The best cooking advice I ever heard was from Mario Batali: "season every layer." Sure you can wait until the end to panic and adjust, but when the components all taste right, you leave little mystery. If your boiling pasta water smells like the ocean (salt), your tomato sauce has the right level of acidity (sugar), or your roux has just the right thickness (flour) then you can easily ensure that you are headed toward a kickass meal.
3. Buy an instant read thermometer
I'm sorry. I already told you to buy things and now you're like "Chappy apparently just wants me to spend all my money." But for $20, you can get a tool that will guarantee your meats don't go to waste. That's basically one overzealous steak purchase worth of insurance.
When you are about to apply heat to a hunk of animal, do a quick Google and figure out what temperature you are gunning for. Then check semi-regularly and pull off 5 degrees below that reading. Otherwise, you are left battling a lot of unknowns (conduction, convection, heat transfer coefficient & other nerdy jibber jabbers). If you are a pro and have mastered the doneness-by-touch method, then please ignore this part, but everyone else be for real and do as I say, goobers.
4. Follow instructions
If you can't do this, then maybe kitchen failure is the least of your troubles. Maybe back in the day one needed a decent catalogue of recipes, but we are blessed these days with the internet. And, until cat videos use up every available kilobyte of bandwidth and plunge us into the dark ages, we will have millions of simple recipes at our fingertips.
My oven lets me type in a temperature, the cooktop knobs are labeled high/medium/low and there are at least 5 ways for me to set a timer from our kitchen. If you too can navigate such treacherous demands like time, heat level and temperature, then little can stop you. Admittedly, even with the best intentions, the aspiring food blogger and yourself may achieve different results. No biggie. If you ascribe to Chappy's rule #2, this won't be such a big deal.

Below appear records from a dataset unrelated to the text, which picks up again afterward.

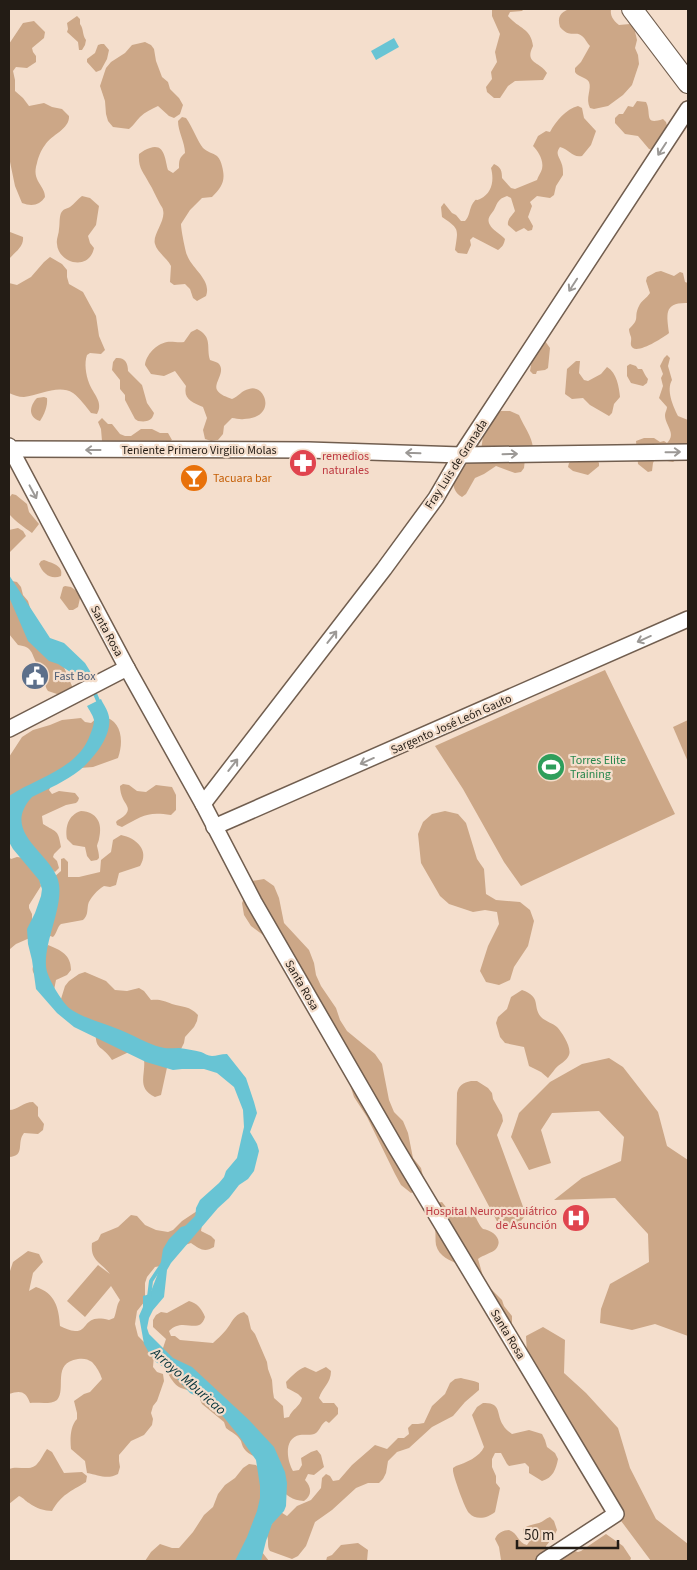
<svg xmlns="http://www.w3.org/2000/svg" width="697" height="1570" viewBox="0 0 697 1570" font-family="'Source Sans 3',sans-serif">
	<style>
		.green { fill: #cca787 }
		.water { fill: #68c4d4 }
		.lines { fill: none; stroke-linecap: round; stroke-linejoin: round }
		.stream { stroke: #68c4d4; stroke-width: 4 }
		.minor-casing { stroke: #715e4f; stroke-width: 18 }
		.major-casing { stroke: #715e4f; stroke-width: 22 }
		.minor { stroke: #fff; stroke-width: 15 }
		.major { stroke: #fff; stroke-width: 20 }
		.oneway { stroke: #9c9996 }
		.labels { text-anchor: middle; stroke-width: 4.5; stroke-linejoin: round; paint-order: stroke }
		.street-label { font-size: 12px; fill: #231c15; stroke: #f4decc }
		.health-label { font-size: 12px; fill: #be3a42; stroke: #f4decc; text-anchor: start }
		.food-label { font-size: 12px; fill: #c56008; stroke: #f4decc; text-anchor: start }
		.service-label { font-size: 12px; fill: #4e5e75; stroke: #f4decc; text-anchor: start }
		.leisure-label { font-size: 12px; fill: #27864d; stroke: #f4decc; text-anchor: start }
		.water-label { font-size: 14px; font-style: italic; fill: #033239; stroke: #f4decc }
	</style>
	<rect width="100%" height="100%" fill="#f4decc"/>
	<!-- green -->
	<g class="green">
		<path d="M492,9h32l-2,2 -12,1 -2,4c11,13 23,12 25,30 -9,18 7,15 14,27l-4,7 -28,1 -7,5 -8,12h-6l-7,-6 -1,-5 6,-8 -1,-7 6,-10 -2,-10 5,-18 -8,-18z"/>
		<path d="M569,9h42c-1,7 2,11 8,16l11,-1 4,3 3,13 -2,8 3,7 1,9 -7,21 -9,10 -15,11 -14,3 -4,-1c-5,-10 2,-19 -1,-26 -3,-5 -11,-5 -14,-10v-4l6,-6 9,-16c-3,-3 -5,-8 -8,-10 -6,-6 -12,3 -22,-9 -3,-10 0,-14 9,-18z"/>
		<path d="M77,16l3,3v5c4,5 2,11 6,16l-1,5 -3,5h-3l-1,-8 -11,-10 1,-3 -1,-6z"/>
		<path d="M34,21l11,11 -1,6 -12,10 1,4 3,4v6l-9,6 -11,-1 -3,4 2,9v11l8,7 6,8 15,-3 8,4 10,2 7,7c1,13 -18,19 -24,29 -4,5 -7,13 -8,18 -6,18 8,22 8,34 -5,8 -13,10 -23,6l-7,-17 -6,-29v-113l14,-21z"/>
		<path d="M145,42l6,3 3,4 2,12 6,16 6,5 2,7 9,9 4,7 -3,9 -6,4 -5,-2 -11,-10c-6,3 -13,6 -18,11 -4,4 -6,8 -11,12l-16,-2 -5,-6 -2,-7 -1,-13 -5,-15 6,-18 5,-6 14,-9 7,-8z"/>
		<path d="M101,44h3l5,6 -2,9 -6,11 -5,2 -9,-10v-3l8,-6 3,-8z"/>
		<path d="M637,101l9,1c6,11 -3,24 17,17l3,3 2,7 -15,21 -4,-1 -11,-13 -13,-2 -10,-11v-5l4,-4h4l5,-8 5,1z"/>
		<path d="M578,106l4,2 2,10 12,13 -5,14 -9,11c-10,2 -13,-7 -22,-9 -5,7 -1,9 1,15 2,4 2,9 2,13l-7,11 -2,9 -4,3 -13,-2 -7,6 2,4 -4,11 5,9 -1,4 -4,1 -4,-3 -8,4 -8,-7c-1,-6 4,-9 7,-14l-4,-13 -4,-2c-9,3 -9,6 -13,14 -3,5 -8,8 -4,15 2,5 11,9 15,14 -1,6 -3,8 -7,11l-25,-13 -3,3 1,5 -4,9 -9,-1 -3,-3c3,-21 5,-21 -13,-33l-1,-10 3,-4 8,10 4,2 5,6h4c5,-5 4,-12 8,-18 5,-6 1,-1 7,-4 13,-6 14,-20 11,-31l3,-4c7,3 8,7 8,14l9,10 4,1 22,-9c1,-4 4,-7 5,-11 2,-9 -4,-18 -9,-23l5,-10 8,-5 4,1c6,-11 16,-23 28,-26z"/>
		<path d="M182,117l4,1c6,8 12,24 17,30 4,4 10,5 14,8 3,3 4,6 5,10 4,15 0,21 -10,31l-10,1 -12,12 -9,14c0,5 4,26 6,31 5,14 25,25 19,41l-9,5 -4,-3 -3,-9 -5,-5 -11,1 -4,-3 1,-16c-4,-8 -14,-14 -16,-22 -3,-9 11,-23 8,-34 0,-2 -2,-4 -3,-6 -4,-7 -7,-15 -11,-21 -6,-12 -11,-15 -10,-29 4,-3 7,-5 11,-6 15,-5 15,12 18,22l5,3 6,-5c0,-7 0,-10 6,-15 0,-11 -7,-21 -7,-32z"/>
		<path d="M82,196l8,2 9,8 -3,19 -8,11 2,7 4,5c-5,24 -36,15 -37,-4 -1,-5 2,-10 2,-15 1,-5 0,-11 2,-16 2,-4 5,-4 9,-6 4,-3 8,-8 12,-11z"/>
		<path d="M9,222l1,10 13,5c1,10 -8,15 -14,22z"/>
		<path d="M50,257l12,7 5,6v7l2,7 14,8 13,24 3,20 6,14 -4,4 -11,-1 -3,2c-3,8 -1,20 2,28 4,11 15,19 8,31l-6,-1c-5,-6 -11,-15 -18,-20 -14,-9 -33,2 -49,4 -6,0 -10,-2 -15,-4v-110l8,2 14,-8 13,-15z"/>
		<path d="M661,271l13,5 6,-4 3,1 2,9 3,1v20c-25,-1 -21,12 -19,30 -6,5 -30,20 -36,15 -4,-3 -1,-7 -2,-11 -1,-3 -2,-5 -2,-8 12,-11 4,-11 10,-23 2,-5 8,-8 11,-13l-4,-12 1,-4 9,-5z"/>
		<path d="M197,329c16,8 9,18 13,31 3,1 6,2 8,3 9,8 -5,20 -1,27 3,5 10,7 15,9 6,-2 10,-9 17,-10 15,-5 25,21 6,28 -3,1 -8,2 -11,2 -4,1 -8,-1 -12,-1l-8,8 -1,8 -5,6 -7,1 -6,-2 -2,-9 4,-12 -4,-11c-11,-5 -20,-8 -17,-21l-11,-15 -11,5 -13,-2 -6,-9c1,-10 11,-21 22,-23 5,-1 11,1 17,0l7,-10z"/>
		<path d="M542,341h3l5,7 -2,20 -3,2 -8,1 -1,3h-3l-3,-3 2,-11z"/>
		<path d="M667,355l3,3 -2,8 4,14c-6,10 1,26 6,36l10,4v31l-15,11 -18,-3 -2,4 -1,8 -4,1 -10,-8 -2,-23 8,-3h10l6,4 4,-1 3,2c10,-10 -2,-17 -2,-28 0,-3 2,-5 2,-8l-8,-9 4,-12 -2,-8 2,-4 -3,-8 4,-8z"/>
		<path d="M116,358c9,-1 12,5 12,13l14,14 5,18 7,10c-2,9 -9,9 -16,8l-3,-2 -10,-19v-5l-5,-6v-9l-8,-10 1,-8z"/>
		<path d="M576,361h4l-1,12 5,7 4,1 13,-7 6,-7c10,6 12,20 13,30l-6,7 -2,9 -3,3 -19,-11 -7,-7 -11,1 -7,-5 2,-25z"/>
		<path d="M630,364l6,2 2,3h4c2,3 3,7 6,10l-1,4 -4,3 -12,-3 -4,-7v-10z"/>
		<path d="M44,397l3,1c1,8 -3,17 -7,23 -13,-4 -10,-16 -3,-23z"/>
		<path d="M501,411h9l9,4c5,12 13,21 14,33l-8,11 -1,9 -3,4 -6,1 -19,-7 -12,8 -9,4 -9,16 -4,3c-11,-6 -9,-18 -9,-29l28,-18 3,-20 10,-16z"/>
		<path d="M102,418l6,6h4l8,10 5,2h6l10,-7h11l8,4h8l4,7 -5,3h-62l-3,-2 -1,-12 -3,-7z"/>
		<path d="M594,456l5,7v3l-11,9 -15,-4 -5,-4 1,-4 7,-6z"/>
		<path d="M12,494l4,1 11,9 2,8 10,12 -7,9c-8,-6 -16,-11 -23,-19v-16z"/>
		<path d="M18,528l5,3 3,5 -17,17v-23z"/>
		<path d="M44,560c7,3 20,5 17,16 -10,4 -18,-2 -22,-12l2,-3z"/>
		<path d="M12,581l5,1 4,5 2,8 5,6 3,10 26,40 15,35v2l-12,7 -12,-4c-4,-5 -2,-10 -4,-16 -2,-4 -5,-7 -7,-11 -6,-11 -4,-17 -19,-19l-9,-11v-52z"/>
		<path d="M65,586l6,1 10,7 -3,13 -5,3h-4l-9,-12 3,-11z"/>
		<path d="M605,670l70,144 -154,72 -17,-24 -41,-73 -28,-43z"/>
		<path d="M102,716c20,4 22,25 16,42l-25,9 -13,1 -28,16 -3,6 3,4 7,-3 16,2 4,5 -1,3 -2,2 -10,2 -24,11 1,8c14,9 15,5 18,23l-7,7 -1,3 4,4 2,7 -4,4 -8,-6 -38,-39v-70l13,-20 11,-7 17,-5 12,-5 19,-2 4,4 6,1 6,-5z"/>
		<path d="M688,720v42l-15,-35z"/>
		<path d="M123,784l6,1 8,6 9,1 10,-7 16,2 4,8v15l-5,5c-24,-4 -29,1 -49,12l-5,-2 -1,-3c2,-3 7,-4 10,-8 5,-6 -1,-10 -3,-15 -2,-4 -3,-9 -3,-13z"/>
		<path d="M81,811c16,1 22,12 18,28 0,1 -2,6 -2,7 1,5 2,7 2,12l-2,2 -6,1 -4,-5 -2,-9 -12,-2 -6,-6c-2,-12 1,-24 14,-28z"/>
		<path d="M445,811l13,3 8,9 11,36 7,10 2,25 10,6 24,2 10,8 4,11 -6,25 -14,21 -4,13 -11,5 -13,-3 -6,-11 8,-25 11,-22 -2,-12 -12,-2 -12,2 -24,-8 -9,-8 -19,-33 -3,-29 5,-12 9,-8z"/>
		<path d="M121,835c15,3 29,15 19,31l-21,7 -3,12 -6,2 -6,-1c-6,3 -15,13 -16,19 -1,6 0,10 -5,15l-22,4c-4,3 -4,9 -8,13l-3,-1 4,-59 7,-6v-12l3,-1 4,4v15h11l21,-5 1,-12 10,-8 2,-12z"/>
		<path d="M9,857l2,2 6,-2 8,1 14,19 2,9 -12,19v3l3,6v23l-16,7 -6,5z"/>
		<path d="M264,879l10,7 5,12 5,25 25,27 5,13 2,12 5,11 15,22 4,12 7,11 28,23 7,10 7,36 5,12 9,9 5,12 5,25 8,10 3,12 -6,10 -7,3 -10,-8 -6,-11 -28,-57 -13,-20 -4,-12 -4,-26 -75,-118 -20,-15 -7,-11 -2,-12 10,-22z"/>
		<path d="M48,945c13,5 23,10 23,25l-4,5 -11,5 -2,10c-29,-20 -26,-19 -6,-45z"/>
		<path d="M85,972l21,9 9,9 12,1 12,-3 5,3 7,9c9,-1 13,1 21,4 10,3 18,2 26,11l-1,6 -3,6 -9,10 -1,6 -3,6 -13,14 -7,32 -6,2c-19,-9 -9,-22 -11,-38l-13,-8 -19,9c-10,-16 -18,-8 -16,-32l-30,-17 -5,-12 4,-13 4,-5 10,-7z"/>
		<path d="M522,990c20,7 10,16 19,27 5,5 12,6 16,10 5,5 15,21 12,28 -2,6 -10,9 -14,14 -2,3 -5,6 -7,9l-7,-6 -12,-6 -5,-19 -19,-4 -5,-6 -4,-14 2,-6 9,-8 4,-12z"/>
		<path d="M609,1058l14,9 35,45 9,34 21,14v176l-33,-12 -23,6 -32,-7 1,-14 9,-25 39,-22 -1,-28 -33,-36 -61,2 28,-22 39,-17 3,-24 -25,-26 -47,2 -11,17 10,33 -22,7 -18,-33 8,-24 31,-31 32,-18z"/>
		<path d="M471,1081h6l11,7 4,5 1,6 9,16 1,6 -6,14 29,80 -13,15 -13,-3 -44,-83 1,-51c2,-8 6,-10 14,-12z"/>
		<path d="M33,1102l5,5v9l6,8 -1,6 -5,4 -14,-1c-8,10 2,23 -15,24v-47c9,0 14,-8 24,-8z"/>
		<path d="M442,1202l11,14 10,-7c16,5 11,10 20,20 9,1 21,10 13,20 -4,4 -13,6 -18,10l7,24 17,17 2,6 8,10v6l-3,6 -49,-63c-10,-5 -21,-8 -24,-20 -1,-5 0,-11 -1,-16 -3,-7 -8,-10 -8,-18l9,-8z"/>
		<path d="M197,1211l6,8 -2,12 10,5 4,4 -1,7c-10,6 -14,2 -23,-4l-6,2 -24,21 -6,1 -8,10 -2,6v18l-8,10 -2,13 3,12 9,9 7,10 -1,12 4,5 6,2 1,7 -7,20 -4,5 -2,7 2,6 -1,6 -8,10 -13,6 -12,14v6l1,6 -2,7c-11,6 -19,1 -31,-1l-2,-12 -14,-12c-1,-9 -1,-23 6,-30v-6l-3,-12 10,-7 6,-2 12,-13c-2,-6 -5,-12 -10,-17 -4,-3 -9,-4 -14,-3 -27,4 -11,30 -21,41 -6,5 -19,2 -27,3 -4,-12 -10,-13 -21,-9v-120l4,-12 15,-11 11,3 4,8 -10,11 -4,18 7,-4c19,6 23,21 24,39 5,2 10,5 15,5 14,1 8,-18 34,-11l5,-2c3,-7 2,-12 6,-18l-9,-14 -26,31 -18,-16 31,-36 12,9c-9,-12 -20,-13 -18,-31l6,-3 3,-6 17,-7 13,-12 6,1 8,9 11,5 12,2 5,-2 9,-9z"/>
		<path d="M189,1301c8,2 13,8 16,16 -6,19 -22,-1 -36,14l2,5h4l5,4 33,3c4,-4 9,-8 13,-13 6,-7 7,-15 18,-18l4,4 3,13 4,5 12,28 1,7 4,11 1,12 1,6 9,8 1,12 5,-1c3,-8 11,-10 13,-19l-4,-4 -11,-6 -1,-6c6,-6 11,-12 19,-15l11,5 10,-5 5,4c0,12 -9,17 -12,27l4,5h11l4,5v6l-9,9 -3,-2c-5,3 -6,9 -10,12 -5,3 -11,1 -16,2 -17,3 -13,26 -7,36l6,-1 3,-5 -1,-7 10,-6 6,-2 4,5 3,12 -10,8 -6,-1 -3,6c7,8 7,15 -1,21 -23,-1 -29,-23 -41,-39 -5,-5 -12,-6 -17,-11 -3,-3 -4,-6 -5,-10 -3,-6 -10,-9 -15,-13l-2,-6 -22,-18 -5,-11c-5,-2 -11,-3 -16,-5 -11,-5 -15,-21 -21,-31l6,-18 -13,-12v-7l3,-5 5,-3 6,1z"/>
		<path d="M543,1327l22,13 -1,33 22,20 32,35 12,40 26,51 32,25v17h-37l-53,-71 -70,-115 -2,-39z"/>
		<path d="M461,1378c7,2 12,2 18,5v7l-14,12 -12,14 -21,11 -23,21 -12,4 -9,9 -2,12 -3,6 -4,4h-11l-12,5 -24,22 -17,12 -9,24 -8,10 -6,3 -22,-8c-4,-5 0,-12 -4,-17l13,-23 8,5 10,-10 14,-6 10,-12 1,-10 4,-4 4,2 3,5 6,-1 13,-15 23,-20 12,4 11,-11h6l5,-4 -1,-6 4,-4h6l6,-1 8,-17 13,-12 5,-11 5,-4z"/>
		<path d="M483,1403c19,-1 13,11 20,22 2,4 6,7 9,9l17,-4 13,4 3,6 2,7 8,6 3,6c-2,10 -5,19 -16,22l-13,-8v-6l-4,-4 -16,3 -2,-2 -6,-11h-6l-3,6v8l4,9v7l4,5 -5,24c-7,6 -19,9 -26,1 -4,-4 -15,-35 -16,-42v-3l3,-2c9,-3 24,-9 28,-19l-12,-32 5,-8z"/>
		<path d="M47,1449l5,3 12,21 18,-1 5,4 -1,6c-16,10 -24,12 -34,29 -7,0 -17,-3 -23,-8 -4,-2 -5,-5 -10,-7l-10,8v-35c9,-4 21,3 28,-5 4,-4 6,-10 10,-15z"/>
		<path d="M249,1464l7,1 4,5 2,82 7,9h-124l6,-9 9,-8 12,4h7l14,-16 11,-17 9,-8 5,-13 7,-9 10,-7 8,-10z"/>
		<path d="M550,1517l4,4 3,9 -3,6 -8,10v3l5,5 -2,7h-47l-1,-1 -2,-13 -4,-8c2,-6 9,-9 14,-9 9,3 9,13 18,15l2,-3 -5,-7 -1,-6c5,-4 9,-4 16,-6 4,-1 7,-5 11,-6z"/>
		<path d="M606,1534l17,12 8,12 -1,3h-70l4,-8 4,-4 10,3 3,-1z"/>
		<path d="M358,1543l10,7 -1,11h-41l1,-4 5,-2 9,-10z"/>
	</g>
	<!-- water -->
	<g class="water">
		<path d="M394,38l5,9 -23,13 -5,-9z"/>
		<path d="M9,575l41,63 14,5 21,20 8,13 -14,6 -4,-7 -17,-11 -9,-3 -21,-20 -19,-44z"/>
		<path d="M101,699c2,5 7,11 8,18 3,19 -15,41 -29,53 -14,11 -32,19 -48,27 -32,35 18,55 26,83 7,24 -14,60 -12,86 0,10 14,32 21,40 10,11 44,19 58,26 12,5 23,12 35,15 6,2 12,1 19,1 7,1 15,2 22,4 3,1 7,4 11,4 4,0 9,-2 15,-2l19,24 8,24 3,11 -7,19 7,12 2,7 -5,20 -6,8 -9,6 -10,13 -11,10 -47,55 -4,7 -3,27 -11,13 -4,8 -2,10 2,6 24,24 19,9 57,53 25,27 11,25 2,11 -1,23 -2,5 -12,13 -6,17 -5,20h-26l12,-24 10,-26 3,-13v-12l-4,-26 -17,-24 -26,-32 -23,-11 -18,-20 -16,-11 -8,-11 -4,-7 -5,-28 4,-9v-11l7,-2 10,-26 3,-19 6,-10 12,-12 11,-3 3,-4 1,-12 4,-8 19,-17 5,-6 2,-6 11,-13 7,-31 -1,-17 -9,-23 -17,-14 -13,-4h-22l-9,1 -27,-8 -72,-35 -17,-14 -21,-24 -4,-29 -4,-16 -1,-15 8,-16 6,-17 1,-7 -3,-9 -26,-31 -4,-7v-46c27,-18 69,-27 81,-61 2,-5 4,-10 4,-15 -1,-5 -5,-10 -7,-14z"/>
	</g>
	<g class="lines">
		<!-- stream -->
		<g class="stream">
			<path d="M93,689l6,14"/>
			<path d="M186,1228l13,-13"/>
			<path d="M149,1297l2,-16 12,-18"/>
		</g>
		<defs>
			<g id="minor">
				<path d="M9,446l118,222 76,136 51,98 141,244 221,368 -72,47"/>
				<path d="M11,449l297,1 153,5 227,-3"/>
				<path d="M9,729l118,-61"/>
				<path d="M203,804l181,-235 52,-71 25,-43 227,-346"/>
				<path d="M214,827l474,-208"/>
			</g>
			<path id="major" d="M632,9l56,74"/>
		</defs>
		<!-- minor casing -->
		<use href="#minor" class="minor-casing"/>
		<!-- major casing -->
		<use href="#major" class="major-casing"/>
		<!-- minor -->
		<use href="#minor" class="minor"/>
		<!-- major -->
		<use href="#major" class="major"/>
	</g>
	<!-- one-way arrows -->
	<defs><path id="oneway-shaft" d="M-6 0H5M1.5-3L5.5 0L1.5 3" fill="none" stroke-width="1.6" stroke-linecap="round" stroke-linejoin="round" transform="scale(1.25)"/></defs>
	<g class="oneway">
		<use href="#oneway-shaft" transform="translate(662 149) rotate(123)"/>
		<use href="#oneway-shaft" transform="translate(573 285) rotate(123)"/>
		<use href="#oneway-shaft" transform="translate(93 450) rotate(-180)"/>
		<use href="#oneway-shaft" transform="translate(673 452) rotate(-1)"/>
		<use href="#oneway-shaft" transform="translate(413 453) rotate(-178)"/>
		<use href="#oneway-shaft" transform="translate(510 454) rotate(-1)"/>
		<use href="#oneway-shaft" transform="translate(33 492) rotate(62)"/>
		<use href="#oneway-shaft" transform="translate(332 637) rotate(-52)"/>
		<use href="#oneway-shaft" transform="translate(644 639) rotate(156)"/>
		<use href="#oneway-shaft" transform="translate(367 761) rotate(156)"/>
		<use href="#oneway-shaft" transform="translate(233 765) rotate(-52)"/>
	</g>
	<!-- icons -->
	<defs>
		<symbol id="pharmacy-disc" viewBox="-11 -11 22 22"><circle r="9.5" fill="#e0444e" stroke="#f4decc"/><path d="M-2-6h4v4h4v4h-4v4h-4v-4h-4v-4h4Z" fill="#fff"/></symbol>
		<symbol id="bar-disc" viewBox="-11 -11 22 22"><circle r="9.5" fill="#e8710a" stroke="#f4decc"/><path d="M-6-5H6L.8 .8V4.5H3.5V6h-7V4.5H-.8V.8Z" fill="#fff"/></symbol>
		<symbol id="civic-disc" viewBox="-11 -11 22 22"><circle r="9.5" fill="#5c6f8a" stroke="#f4decc"/><path d="M-.6-6.5H3V-4.5H.6V-3L4-1V1h2V6H-6V1h2V-1L-.6-3ZM-1.2 2.5V6h2.4V2.5Z" fill="#fff"/></symbol>
		<symbol id="stadium-disc" viewBox="-11 -11 22 22"><circle r="9.5" fill="#2e9e5b" stroke="#f4decc"/><path d="M0-5a6.5 5 0 1 0 0 10a6.5 5 0 1 0 0-10ZM-3.5-1.8h7v3.6h-7Z" fill="#fff"/></symbol>
		<symbol id="hospital-disc" viewBox="-11 -11 22 22"><circle r="9.5" fill="#e0444e" stroke="#f4decc"/><path d="M-5-5h3v3.5h4V-5h3V5h-3V1.5h-4V5h-3Z" fill="#fff"/></symbol>
	</defs>
	<g fill-rule="evenodd">
		<use href="#pharmacy-disc" x="287" y="447" width="32" height="32"/>
		<use href="#bar-disc" x="178" y="462" width="32" height="32"/>
		<use href="#civic-disc" x="19" y="660" width="32" height="32"/>
		<use href="#stadium-disc" x="535" y="751" width="32" height="32"/>
		<use href="#hospital-disc" x="560" y="1202" width="32" height="32"/>
	</g>
	<g class="labels">
		<!-- street labels -->
		<g class="street-label">
			<text x="199" y="454">Teniente Primero Virgilio Molas</text>
			<text transform="translate(456 464) rotate(-57)" y="4">Fray Luis de Granada</text>
			<text transform="translate(107 631) rotate(62)" y="4">Santa Rosa</text>
			<text transform="translate(451 724) rotate(-24)" y="4">Sargento José León Gauto</text>
			<text transform="translate(302 985) rotate(60)" y="4">Santa Rosa</text>
			<text transform="translate(508 1334) rotate(59)" y="4">Santa Rosa</text>
		</g>
		<!-- health labels -->
		<g class="health-label">
			<text x="322" y="460">remedios<tspan x="322" dy="14">naturales</tspan></text>
			<text x="557" y="1215" text-anchor="end">Hospital Neuropsquiátrico<tspan x="557" dy="14">de Asunción</tspan></text>
		</g>
		<!-- food labels -->
		<g class="food-label">
			<text x="213" y="482">Tacuara bar</text>
		</g>
		<!-- service labels -->
		<g class="service-label">
			<text x="54" y="680">Fast Box</text>
		</g>
		<!-- leisure labels -->
		<g class="leisure-label">
			<text x="570" y="764">Torres Elite<tspan x="570" dy="14">Training</tspan></text>
		</g>
		<!-- water labels -->
		<g class="water-label">
			<text transform="translate(189 1381) rotate(41)" y="5">Arroyo Mburicao</text>
		</g>
	</g>
	<!-- border -->
	<rect width="697" height="1570" fill="none" stroke="#231c15" stroke-width="20"/>
	<!-- scale -->
	<path d="M517 1540v8h101v-8" fill="none" stroke="#231c15" stroke-width="2.5"/>
	<text x="524" y="1540" font-size="15" fill="#231c15" stroke="#f4decc" stroke-width="4" paint-order="stroke">50 m</text>
</svg>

5. Don't skimp on the butter
About nine and a half years ago, I married into an Italian family. Being a generic Anglo-Saxon of disparate bloodline, it was intriguing (but also somewhat frightening) to legally join a crew that largely had singular ties to a large island in the mediterranean where the mafia is still known to exist. One thing was immediately apparent, though - they could cook.
The pasta, meatballs, veggies and meats - all delightful. There was a time (we call it the "fat Chappy" phase) when they would sit around and just watch me eat in utter bliss. It seemed miraculous that one could coax so much flavor out of any dish. How was all this food miles beyond than what I had experienced previously? I mean, how does one take a brussels sprout - smelling vaguely of farts - and make it delicious? The answer is butter, salt, fat and sugar (somewhere, Paula Deen is saying "yeah, I flippin' told y'all").
That perfect steak at that restaurant you like is excellent because they heavily crust it in salt, render tasty fat (fat = flavor) in the pan, and baste like crazy with butter. Doritos are the shizzle because smart people back at the chip lab know that drunk you will crave these same basic tenants of flavor. Humans are not machines, but whether we are dropping $250 on a dinner flush with truffles or $7 on a sack full of Taco Bell, we are scratching the same itch.
There's no shame in embracing these basic tenants of human predilection, just don't give people the runs or put them into a diabetic coma. Over time, you'll get the hang of how to apply final touches that seem effortless but leave your crew impressed. A decent dish can be excellent if you finish it off with a discerning tongue and the bag of tricks Chappy is giving to you.